Noted limitations include:

Failure on out-of-domain inputs (poses, accessories), artifacts in extreme specularities or harsh shadows (if underrepresented in training), and tradeoffs between structural fidelity and strong illumination effects (Sun et al., 2019, Rao et al., 17 Oct 2025, Chaturvedi et al., 16 Jan 2025).
Generalization is limited by dataset diversity in skin tone, age, hair style, and occlusion (Chaturvedi et al., 16 Jan 2025).
Simple SH or low-order basis lighting often restricts representation of non-Lambertian, high-frequency effects; 3D tri-plane architectures and OLAT-based approaches provide significant improvements (Chen et al., 15 Dec 2025, Rao et al., 17 Oct 2025, Mei et al., 2024).

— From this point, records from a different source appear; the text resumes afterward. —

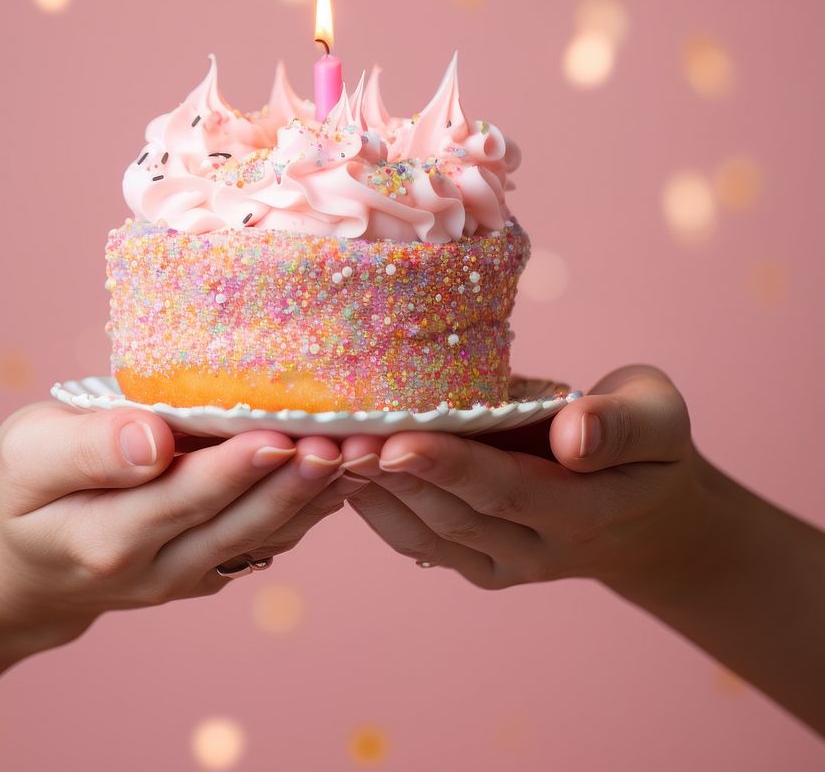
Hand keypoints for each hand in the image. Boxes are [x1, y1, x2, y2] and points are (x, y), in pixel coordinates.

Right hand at [0, 404, 364, 645]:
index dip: (237, 467)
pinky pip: (268, 539)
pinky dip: (310, 507)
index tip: (283, 435)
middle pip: (241, 521)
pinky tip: (348, 474)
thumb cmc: (24, 492)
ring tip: (367, 453)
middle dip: (298, 481)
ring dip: (319, 496)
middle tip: (349, 440)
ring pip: (266, 534)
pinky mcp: (212, 567)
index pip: (185, 497)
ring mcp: (191, 574)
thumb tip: (152, 441)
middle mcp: (159, 567)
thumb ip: (87, 449)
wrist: (26, 569)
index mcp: (108, 535)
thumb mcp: (27, 457)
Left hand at [339, 365, 704, 589]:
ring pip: (426, 532)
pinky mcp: (477, 562)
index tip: (396, 441)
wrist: (649, 518)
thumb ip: (623, 425)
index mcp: (586, 511)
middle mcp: (539, 549)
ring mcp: (503, 564)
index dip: (450, 467)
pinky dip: (376, 507)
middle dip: (391, 476)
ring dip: (371, 494)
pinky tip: (339, 469)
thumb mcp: (659, 419)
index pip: (508, 490)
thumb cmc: (648, 448)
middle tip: (335, 437)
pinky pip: (418, 540)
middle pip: (453, 514)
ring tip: (323, 450)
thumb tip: (573, 435)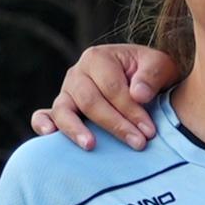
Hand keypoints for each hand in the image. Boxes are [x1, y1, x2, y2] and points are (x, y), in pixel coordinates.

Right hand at [35, 41, 174, 149]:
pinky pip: (44, 115)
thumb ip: (152, 76)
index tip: (149, 131)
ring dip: (76, 129)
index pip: (111, 87)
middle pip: (90, 101)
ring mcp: (66, 92)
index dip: (130, 110)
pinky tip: (50, 134)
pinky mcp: (62, 108)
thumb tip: (138, 95)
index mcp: (98, 58)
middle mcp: (78, 73)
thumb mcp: (160, 65)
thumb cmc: (152, 72)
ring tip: (90, 146)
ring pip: (64, 110)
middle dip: (114, 124)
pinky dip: (43, 124)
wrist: (144, 78)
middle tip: (138, 143)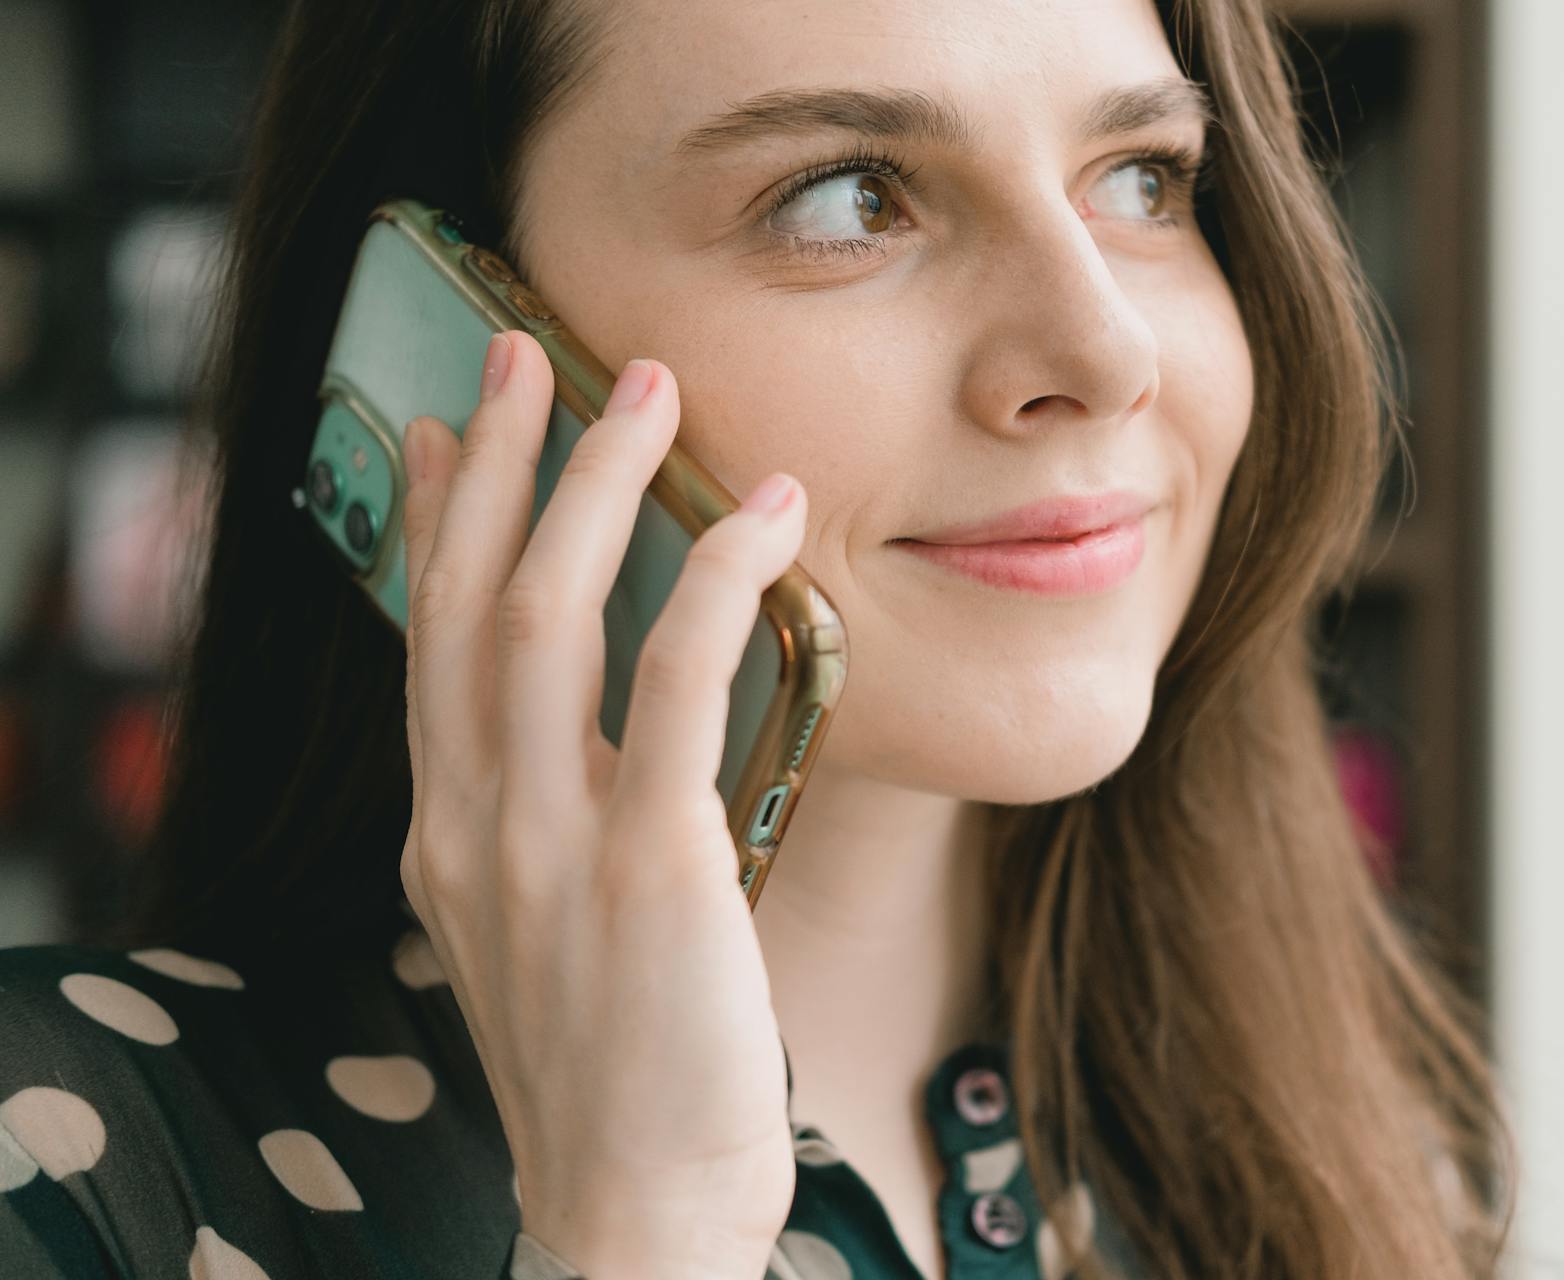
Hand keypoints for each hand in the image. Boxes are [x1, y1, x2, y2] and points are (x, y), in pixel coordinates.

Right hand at [396, 330, 801, 1276]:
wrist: (634, 1211)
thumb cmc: (621, 1070)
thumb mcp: (550, 932)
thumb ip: (549, 826)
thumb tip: (597, 734)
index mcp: (448, 836)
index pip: (425, 645)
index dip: (429, 525)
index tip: (438, 434)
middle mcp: (473, 824)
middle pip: (467, 600)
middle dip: (493, 462)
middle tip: (523, 352)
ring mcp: (548, 843)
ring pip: (548, 614)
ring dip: (592, 484)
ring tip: (642, 387)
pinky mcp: (648, 867)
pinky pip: (672, 683)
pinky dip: (717, 581)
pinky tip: (764, 516)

7. Emerging Directions and Technical Extensions

Recent innovations in single-image portrait relighting include:

Large-scale, physically calibrated OLAT datasets (POLAR, FaceOLAT) for flow-based, high-fidelity per-light modeling (Chen et al., 15 Dec 2025, Rao et al., 17 Oct 2025).
3D GAN-disentangled pipelines with explicit volumetric rendering, multi-view GAN inversion, and pose/light decoupling for pose–dependent shadow/highlight (Mei et al., 2024, Rao et al., 2024, Rao et al., 17 Oct 2025).
Integration of diffusion models, both text- and image-driven, with conditioning modules (e.g., PGLA, spectral fixers, scribble-guided relighting) to enable interactive, semantically controlled lighting modulation (Liu et al., 17 Jun 2025, Mei et al., 2023).
Synthetic-to-real adaptation via small residual modules, contrastive, and cross-lighting losses to bridge the realism gap (Yeh et al., 2022, Chaturvedi et al., 16 Jan 2025).
Layered, frequency-adaptive recombination and attention mechanisms to preserve crisp facial features and achieve seamless background–foreground harmonization (Liu et al., 17 Jun 2025).
Extensions to video (temporal stabilization), expressive lighting (emotion, style, or time-of-day), and generalized subject types (cartoons/figurines/full-body) (Rao et al., 17 Oct 2025, Chaturvedi et al., 16 Jan 2025, Cha et al., 2024).

The field continues to advance toward physically accurate, identity-preserving, highly controllable portrait relighting from a single unconstrained input, leveraging synergistic progress in generative modeling, large-scale data collection, and computationally efficient rendering.